4. Mintable. Launched in 2018, Mintable, backed up by Mark Cuban, gets the title of the “Etsy” of NFT marketplaces. Its categories include art, music, videos, collectives, sports, and utility. Further, it supports the Ethereum, Zilliqa, and ImmutableX blockchains.
5. Foundation. Foundation is an artist-run platform that includes rare and exclusive projects. Launched in 2021, it has sold over $100M in NFTs. Artists need an invitation to join the NFT platform. Also, buyers can use Ethereum to make purchases.
What is The Futures of NFTs?
Experts have varying opinions on the future of non-fungible tokens. However, some predictions have been made about what’s coming.
Will NFTs Survive?
Experts have no consensus on whether NFTs are a fad or will continue to grow. A point where they all seem to agree is that to survive, they would need to become more accessible to the masses. If they do stay, what would that look like? Let’s take a look.

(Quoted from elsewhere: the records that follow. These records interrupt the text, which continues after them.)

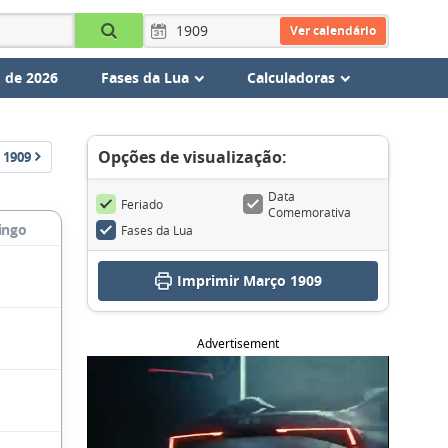
Ver calendário
 de 2026
Fases da Lua
Calculadoras
Opções de visualização:
1909
Data
Feriado
Comemorativa
ingo
Fases da Lua
Imprimir Março 1909
Advertisement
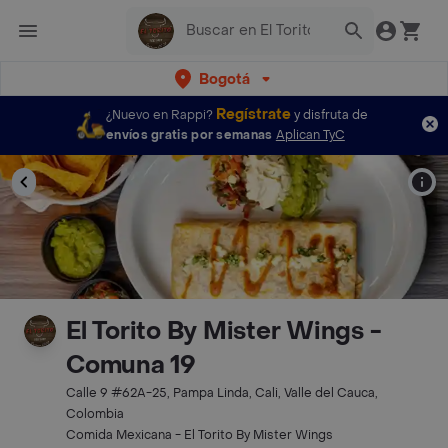
Bogotá
Regístrate
¿Nuevo en Rappi?
y disfruta de
envíos gratis por semanas
Aplican TyC
El Torito By Mister Wings -
Comuna 19
Calle 9 #62A-25, Pampa Linda, Cali, Valle del Cauca,
Colombia
Comida Mexicana - El Torito By Mister Wings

What Does the Future of NFTs Look Like?
Experts predict NFTs will create new opportunities as crypto moves into the mainstream. But, there are also dangers ahead, with risks for bigger hacks and ransoms. Various possible scenarios may give us some insight into the future of NFTs. The first is that the market slowly stabilizes. This would turn NFTs into an established part of the investment world. Another option is that NFTs may become prime virtual assets as the metaverse takes over. The quick response from the gaming industry might state this is where NFTs will thrive. The last and most pessimistic scenario is a market collapse. As of now, it’s impossible to tell what will happen to NFTs in the future.
Conclusion
NFTs have made waves in the last five years, quickly growing and expanding. People are willing to spend millions on this new form of art trading. Further, it's spreading into new areas and fields every day. Yet, NFT trading doesn’t come without its risks. We hope this article has given you a comprehensive look at this type of digital certificate. Non-fungible tokens come with a few advantages and disadvantages to consider. What do you think the future of NFTs holds?